**Given instruction:**
Copy out the lines of every item below, swapping "collectors" for "collected by" wherever it appears and leaving everything else unchanged.

**Data provided:**
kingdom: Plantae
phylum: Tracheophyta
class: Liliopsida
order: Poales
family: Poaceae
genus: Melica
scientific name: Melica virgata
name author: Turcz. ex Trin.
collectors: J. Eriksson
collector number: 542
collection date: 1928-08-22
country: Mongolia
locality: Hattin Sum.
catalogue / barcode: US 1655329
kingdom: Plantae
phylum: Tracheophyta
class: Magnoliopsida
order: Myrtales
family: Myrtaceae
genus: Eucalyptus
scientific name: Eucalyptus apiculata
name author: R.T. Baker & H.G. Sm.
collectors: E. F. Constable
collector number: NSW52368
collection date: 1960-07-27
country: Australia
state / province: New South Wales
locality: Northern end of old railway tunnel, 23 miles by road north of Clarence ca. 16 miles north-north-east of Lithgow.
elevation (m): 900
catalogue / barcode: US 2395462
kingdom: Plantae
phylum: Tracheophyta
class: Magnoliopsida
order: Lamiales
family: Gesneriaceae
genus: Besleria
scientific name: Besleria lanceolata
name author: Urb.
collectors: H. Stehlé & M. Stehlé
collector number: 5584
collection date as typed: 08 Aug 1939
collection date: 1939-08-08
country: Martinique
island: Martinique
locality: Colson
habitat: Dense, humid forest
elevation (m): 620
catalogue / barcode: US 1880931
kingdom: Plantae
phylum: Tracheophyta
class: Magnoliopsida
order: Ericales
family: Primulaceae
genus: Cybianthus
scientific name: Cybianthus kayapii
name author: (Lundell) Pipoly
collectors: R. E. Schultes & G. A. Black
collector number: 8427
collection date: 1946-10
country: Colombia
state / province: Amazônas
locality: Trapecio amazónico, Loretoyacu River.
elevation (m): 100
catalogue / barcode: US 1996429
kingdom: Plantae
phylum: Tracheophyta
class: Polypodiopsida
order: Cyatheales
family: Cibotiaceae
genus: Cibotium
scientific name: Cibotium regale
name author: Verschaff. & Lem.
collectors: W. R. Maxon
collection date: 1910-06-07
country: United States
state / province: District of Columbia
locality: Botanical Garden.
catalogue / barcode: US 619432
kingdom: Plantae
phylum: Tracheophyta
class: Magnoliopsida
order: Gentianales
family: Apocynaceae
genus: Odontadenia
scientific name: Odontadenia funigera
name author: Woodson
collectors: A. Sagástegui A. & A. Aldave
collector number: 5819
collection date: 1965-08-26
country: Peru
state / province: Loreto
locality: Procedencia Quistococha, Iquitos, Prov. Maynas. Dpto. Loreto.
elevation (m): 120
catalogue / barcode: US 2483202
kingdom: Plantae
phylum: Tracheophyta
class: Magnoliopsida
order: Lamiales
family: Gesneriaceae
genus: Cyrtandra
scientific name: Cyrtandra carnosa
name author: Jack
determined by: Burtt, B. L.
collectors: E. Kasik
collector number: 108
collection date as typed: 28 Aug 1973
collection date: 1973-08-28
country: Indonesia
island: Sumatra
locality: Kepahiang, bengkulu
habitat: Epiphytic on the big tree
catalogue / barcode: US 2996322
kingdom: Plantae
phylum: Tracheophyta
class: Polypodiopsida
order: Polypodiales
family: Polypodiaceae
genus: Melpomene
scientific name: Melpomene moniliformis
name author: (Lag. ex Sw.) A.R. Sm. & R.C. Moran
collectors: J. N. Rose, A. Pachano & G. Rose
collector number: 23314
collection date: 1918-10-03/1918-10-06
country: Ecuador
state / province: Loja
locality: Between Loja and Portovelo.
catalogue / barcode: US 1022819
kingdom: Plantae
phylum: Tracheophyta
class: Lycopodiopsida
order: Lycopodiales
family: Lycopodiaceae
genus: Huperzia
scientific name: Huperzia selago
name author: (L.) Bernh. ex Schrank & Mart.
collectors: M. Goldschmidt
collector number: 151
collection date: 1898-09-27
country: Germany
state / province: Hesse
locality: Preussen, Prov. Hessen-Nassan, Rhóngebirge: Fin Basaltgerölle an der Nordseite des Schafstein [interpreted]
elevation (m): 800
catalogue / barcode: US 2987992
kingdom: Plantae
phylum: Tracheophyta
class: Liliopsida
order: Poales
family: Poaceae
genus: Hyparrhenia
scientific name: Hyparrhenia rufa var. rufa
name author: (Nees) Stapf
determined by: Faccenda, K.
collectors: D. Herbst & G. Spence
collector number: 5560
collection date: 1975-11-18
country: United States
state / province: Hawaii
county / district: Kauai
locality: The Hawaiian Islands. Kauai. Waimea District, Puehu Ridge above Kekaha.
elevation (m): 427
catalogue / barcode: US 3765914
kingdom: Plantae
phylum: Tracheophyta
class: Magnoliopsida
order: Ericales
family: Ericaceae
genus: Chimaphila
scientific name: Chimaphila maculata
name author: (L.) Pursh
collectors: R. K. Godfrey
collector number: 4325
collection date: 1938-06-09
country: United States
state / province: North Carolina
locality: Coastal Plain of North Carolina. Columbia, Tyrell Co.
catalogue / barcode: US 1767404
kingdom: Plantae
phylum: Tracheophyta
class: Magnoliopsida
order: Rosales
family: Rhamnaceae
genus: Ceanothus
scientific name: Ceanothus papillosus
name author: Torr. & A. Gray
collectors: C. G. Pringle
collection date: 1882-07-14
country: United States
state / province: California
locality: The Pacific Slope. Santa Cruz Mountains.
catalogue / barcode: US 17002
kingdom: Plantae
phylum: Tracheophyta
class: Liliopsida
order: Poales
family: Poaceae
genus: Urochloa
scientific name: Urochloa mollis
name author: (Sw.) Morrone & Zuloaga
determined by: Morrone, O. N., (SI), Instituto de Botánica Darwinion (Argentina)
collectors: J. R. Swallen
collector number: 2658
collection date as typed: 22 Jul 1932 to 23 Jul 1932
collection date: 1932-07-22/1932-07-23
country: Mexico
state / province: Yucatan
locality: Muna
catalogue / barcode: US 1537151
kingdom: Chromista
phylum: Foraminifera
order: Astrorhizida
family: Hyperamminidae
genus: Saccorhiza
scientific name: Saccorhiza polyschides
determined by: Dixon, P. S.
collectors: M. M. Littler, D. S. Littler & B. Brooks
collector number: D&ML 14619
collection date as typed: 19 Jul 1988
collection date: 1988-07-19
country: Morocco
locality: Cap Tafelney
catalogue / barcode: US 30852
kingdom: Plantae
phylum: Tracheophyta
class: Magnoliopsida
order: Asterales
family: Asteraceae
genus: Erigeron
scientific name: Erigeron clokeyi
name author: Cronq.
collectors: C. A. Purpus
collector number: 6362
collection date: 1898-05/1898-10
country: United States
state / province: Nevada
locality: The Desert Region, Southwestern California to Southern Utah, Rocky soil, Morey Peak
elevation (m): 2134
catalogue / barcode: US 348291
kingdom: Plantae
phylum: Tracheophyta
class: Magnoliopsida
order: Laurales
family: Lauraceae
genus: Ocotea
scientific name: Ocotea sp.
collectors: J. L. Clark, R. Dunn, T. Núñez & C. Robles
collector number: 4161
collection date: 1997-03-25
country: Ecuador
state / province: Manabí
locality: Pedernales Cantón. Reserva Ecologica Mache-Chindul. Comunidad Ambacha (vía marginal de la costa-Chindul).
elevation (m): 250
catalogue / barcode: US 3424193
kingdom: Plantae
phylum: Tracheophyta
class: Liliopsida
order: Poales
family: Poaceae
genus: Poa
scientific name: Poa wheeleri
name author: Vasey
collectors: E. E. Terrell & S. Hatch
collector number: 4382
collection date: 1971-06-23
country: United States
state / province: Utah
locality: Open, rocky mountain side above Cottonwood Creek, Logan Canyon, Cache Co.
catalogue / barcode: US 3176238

**Correct output:**
kingdom: Plantae
phylum: Tracheophyta
class: Liliopsida
order: Poales
family: Poaceae
genus: Melica
scientific name: Melica virgata
name author: Turcz. ex Trin.
collected by: J. Eriksson
collector number: 542
collection date: 1928-08-22
country: Mongolia
locality: Hattin Sum.
catalogue / barcode: US 1655329
kingdom: Plantae
phylum: Tracheophyta
class: Magnoliopsida
order: Myrtales
family: Myrtaceae
genus: Eucalyptus
scientific name: Eucalyptus apiculata
name author: R.T. Baker & H.G. Sm.
collected by: E. F. Constable
collector number: NSW52368
collection date: 1960-07-27
country: Australia
state / province: New South Wales
locality: Northern end of old railway tunnel, 23 miles by road north of Clarence ca. 16 miles north-north-east of Lithgow.
elevation (m): 900
catalogue / barcode: US 2395462
kingdom: Plantae
phylum: Tracheophyta
class: Magnoliopsida
order: Lamiales
family: Gesneriaceae
genus: Besleria
scientific name: Besleria lanceolata
name author: Urb.
collected by: H. Stehlé & M. Stehlé
collector number: 5584
collection date as typed: 08 Aug 1939
collection date: 1939-08-08
country: Martinique
island: Martinique
locality: Colson
habitat: Dense, humid forest
elevation (m): 620
catalogue / barcode: US 1880931
kingdom: Plantae
phylum: Tracheophyta
class: Magnoliopsida
order: Ericales
family: Primulaceae
genus: Cybianthus
scientific name: Cybianthus kayapii
name author: (Lundell) Pipoly
collected by: R. E. Schultes & G. A. Black
collector number: 8427
collection date: 1946-10
country: Colombia
state / province: Amazônas
locality: Trapecio amazónico, Loretoyacu River.
elevation (m): 100
catalogue / barcode: US 1996429
kingdom: Plantae
phylum: Tracheophyta
class: Polypodiopsida
order: Cyatheales
family: Cibotiaceae
genus: Cibotium
scientific name: Cibotium regale
name author: Verschaff. & Lem.
collected by: W. R. Maxon
collection date: 1910-06-07
country: United States
state / province: District of Columbia
locality: Botanical Garden.
catalogue / barcode: US 619432
kingdom: Plantae
phylum: Tracheophyta
class: Magnoliopsida
order: Gentianales
family: Apocynaceae
genus: Odontadenia
scientific name: Odontadenia funigera
name author: Woodson
collected by: A. Sagástegui A. & A. Aldave
collector number: 5819
collection date: 1965-08-26
country: Peru
state / province: Loreto
locality: Procedencia Quistococha, Iquitos, Prov. Maynas. Dpto. Loreto.
elevation (m): 120
catalogue / barcode: US 2483202
kingdom: Plantae
phylum: Tracheophyta
class: Magnoliopsida
order: Lamiales
family: Gesneriaceae
genus: Cyrtandra
scientific name: Cyrtandra carnosa
name author: Jack
determined by: Burtt, B. L.
collected by: E. Kasik
collector number: 108
collection date as typed: 28 Aug 1973
collection date: 1973-08-28
country: Indonesia
island: Sumatra
locality: Kepahiang, bengkulu
habitat: Epiphytic on the big tree
catalogue / barcode: US 2996322
kingdom: Plantae
phylum: Tracheophyta
class: Polypodiopsida
order: Polypodiales
family: Polypodiaceae
genus: Melpomene
scientific name: Melpomene moniliformis
name author: (Lag. ex Sw.) A.R. Sm. & R.C. Moran
collected by: J. N. Rose, A. Pachano & G. Rose
collector number: 23314
collection date: 1918-10-03/1918-10-06
country: Ecuador
state / province: Loja
locality: Between Loja and Portovelo.
catalogue / barcode: US 1022819
kingdom: Plantae
phylum: Tracheophyta
class: Lycopodiopsida
order: Lycopodiales
family: Lycopodiaceae
genus: Huperzia
scientific name: Huperzia selago
name author: (L.) Bernh. ex Schrank & Mart.
collected by: M. Goldschmidt
collector number: 151
collection date: 1898-09-27
country: Germany
state / province: Hesse
locality: Preussen, Prov. Hessen-Nassan, Rhóngebirge: Fin Basaltgerölle an der Nordseite des Schafstein [interpreted]
elevation (m): 800
catalogue / barcode: US 2987992
kingdom: Plantae
phylum: Tracheophyta
class: Liliopsida
order: Poales
family: Poaceae
genus: Hyparrhenia
scientific name: Hyparrhenia rufa var. rufa
name author: (Nees) Stapf
determined by: Faccenda, K.
collected by: D. Herbst & G. Spence
collector number: 5560
collection date: 1975-11-18
country: United States
state / province: Hawaii
county / district: Kauai
locality: The Hawaiian Islands. Kauai. Waimea District, Puehu Ridge above Kekaha.
elevation (m): 427
catalogue / barcode: US 3765914
kingdom: Plantae
phylum: Tracheophyta
class: Magnoliopsida
order: Ericales
family: Ericaceae
genus: Chimaphila
scientific name: Chimaphila maculata
name author: (L.) Pursh
collected by: R. K. Godfrey
collector number: 4325
collection date: 1938-06-09
country: United States
state / province: North Carolina
locality: Coastal Plain of North Carolina. Columbia, Tyrell Co.
catalogue / barcode: US 1767404
kingdom: Plantae
phylum: Tracheophyta
class: Magnoliopsida
order: Rosales
family: Rhamnaceae
genus: Ceanothus
scientific name: Ceanothus papillosus
name author: Torr. & A. Gray
collected by: C. G. Pringle
collection date: 1882-07-14
country: United States
state / province: California
locality: The Pacific Slope. Santa Cruz Mountains.
catalogue / barcode: US 17002
kingdom: Plantae
phylum: Tracheophyta
class: Liliopsida
order: Poales
family: Poaceae
genus: Urochloa
scientific name: Urochloa mollis
name author: (Sw.) Morrone & Zuloaga
determined by: Morrone, O. N., (SI), Instituto de Botánica Darwinion (Argentina)
collected by: J. R. Swallen
collector number: 2658
collection date as typed: 22 Jul 1932 to 23 Jul 1932
collection date: 1932-07-22/1932-07-23
country: Mexico
state / province: Yucatan
locality: Muna
catalogue / barcode: US 1537151
kingdom: Chromista
phylum: Foraminifera
order: Astrorhizida
family: Hyperamminidae
genus: Saccorhiza
scientific name: Saccorhiza polyschides
determined by: Dixon, P. S.
collected by: M. M. Littler, D. S. Littler & B. Brooks
collector number: D&ML 14619
collection date as typed: 19 Jul 1988
collection date: 1988-07-19
country: Morocco
locality: Cap Tafelney
catalogue / barcode: US 30852
kingdom: Plantae
phylum: Tracheophyta
class: Magnoliopsida
order: Asterales
family: Asteraceae
genus: Erigeron
scientific name: Erigeron clokeyi
name author: Cronq.
collected by: C. A. Purpus
collector number: 6362
collection date: 1898-05/1898-10
country: United States
state / province: Nevada
locality: The Desert Region, Southwestern California to Southern Utah, Rocky soil, Morey Peak
elevation (m): 2134
catalogue / barcode: US 348291
kingdom: Plantae
phylum: Tracheophyta
class: Magnoliopsida
order: Laurales
family: Lauraceae
genus: Ocotea
scientific name: Ocotea sp.
collected by: J. L. Clark, R. Dunn, T. Núñez & C. Robles
collector number: 4161
collection date: 1997-03-25
country: Ecuador
state / province: Manabí
locality: Pedernales Cantón. Reserva Ecologica Mache-Chindul. Comunidad Ambacha (vía marginal de la costa-Chindul).
elevation (m): 250
catalogue / barcode: US 3424193
kingdom: Plantae
phylum: Tracheophyta
class: Liliopsida
order: Poales
family: Poaceae
genus: Poa
scientific name: Poa wheeleri
name author: Vasey
collected by: E. E. Terrell & S. Hatch
collector number: 4382
collection date: 1971-06-23
country: United States
state / province: Utah
locality: Open, rocky mountain side above Cottonwood Creek, Logan Canyon, Cache Co.
catalogue / barcode: US 3176238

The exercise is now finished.